▸ **EXTRAIT À LIRE**
⟨

La demanderesse invoque, à l'appui de son pourvoi, trois moyens de cassation.
Le dossier a été communiqué au procureur général.
Sur le rapport de Mme Ollivier, conseiller référendaire, les observations de la SCP Célice, Texidor, Périer, avocat de la société Procter & Gamble France, de la SARL Boré, Salve de Bruneton et Mégret, avocat de M. [O], après débats en l'audience publique du 15 janvier 2025 où étaient présents Mme Monge, conseiller doyen faisant fonction de président, Mme Ollivier, conseiller référendaire rapporteur, Mme Cavrois, conseiller, et Mme Dumont, greffier de chambre,
la chambre sociale de la Cour de cassation, composée des président et conseillers précités, après en avoir délibéré conformément à la loi, a rendu le présent arrêt.

⟩

▸ **ÉLÉMENTS FOURNIS**
⟨

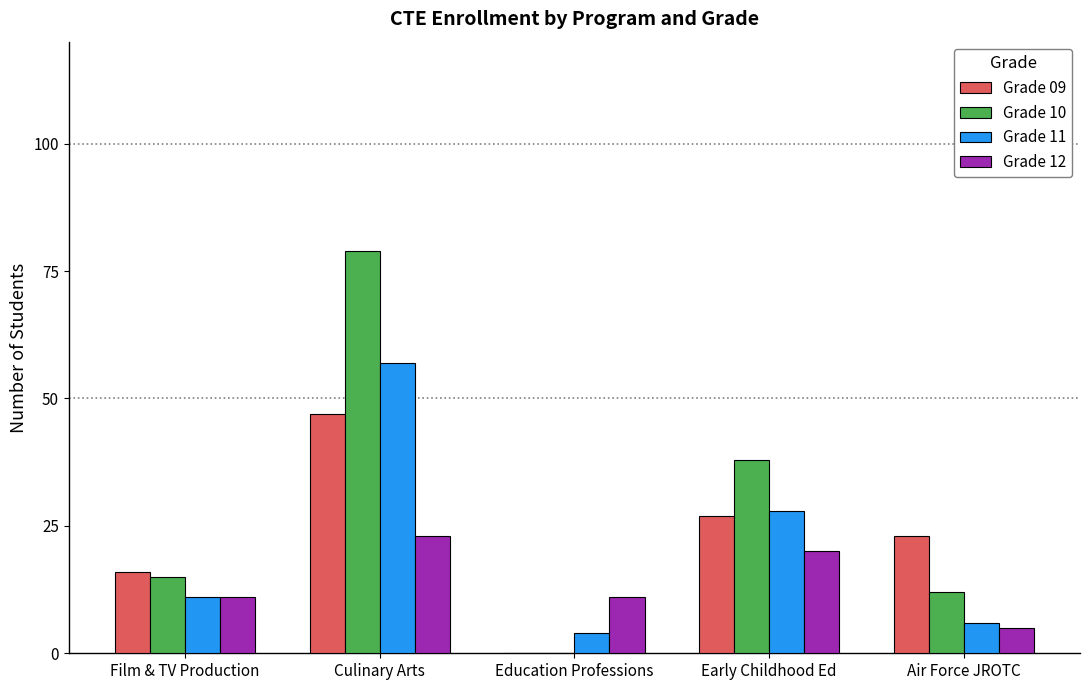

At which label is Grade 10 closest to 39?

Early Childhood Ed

⟩
⟨

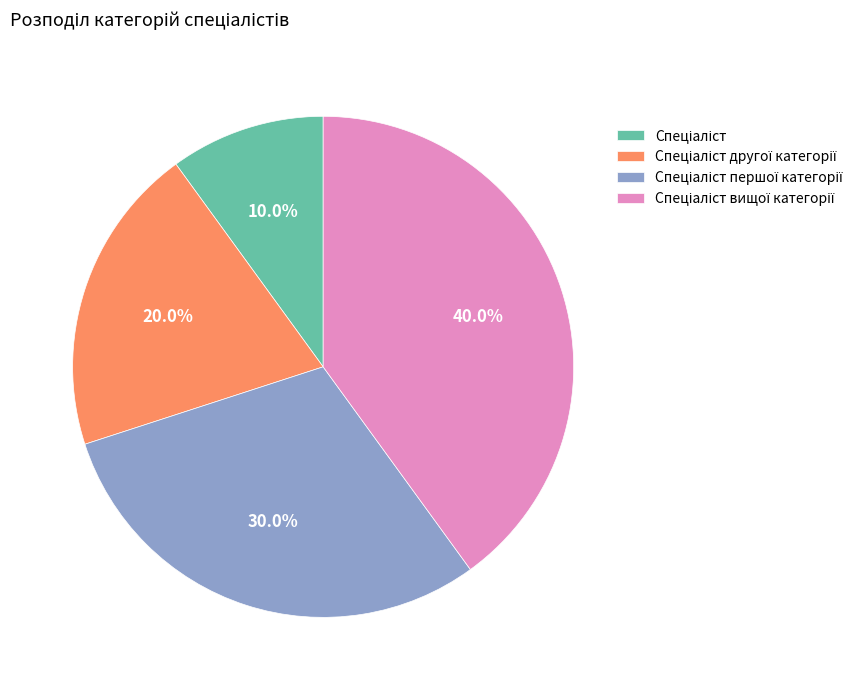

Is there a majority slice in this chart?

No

⟩

▸ **ÉNONCÉ DU PROBLÈME**
Répondez aux questions suivantes d'après l'extrait à lire :
1. Combien de moyens de cassation la demanderesse invoque-t-elle ?
2. À qui le dossier a-t-il été communiqué ?
3. À quelle date s'est tenue l'audience publique ?

▸ **ZONE DE RÉPONSE**
1. Trois moyens de cassation.
2. Au procureur général.
3. Le 15 janvier 2025.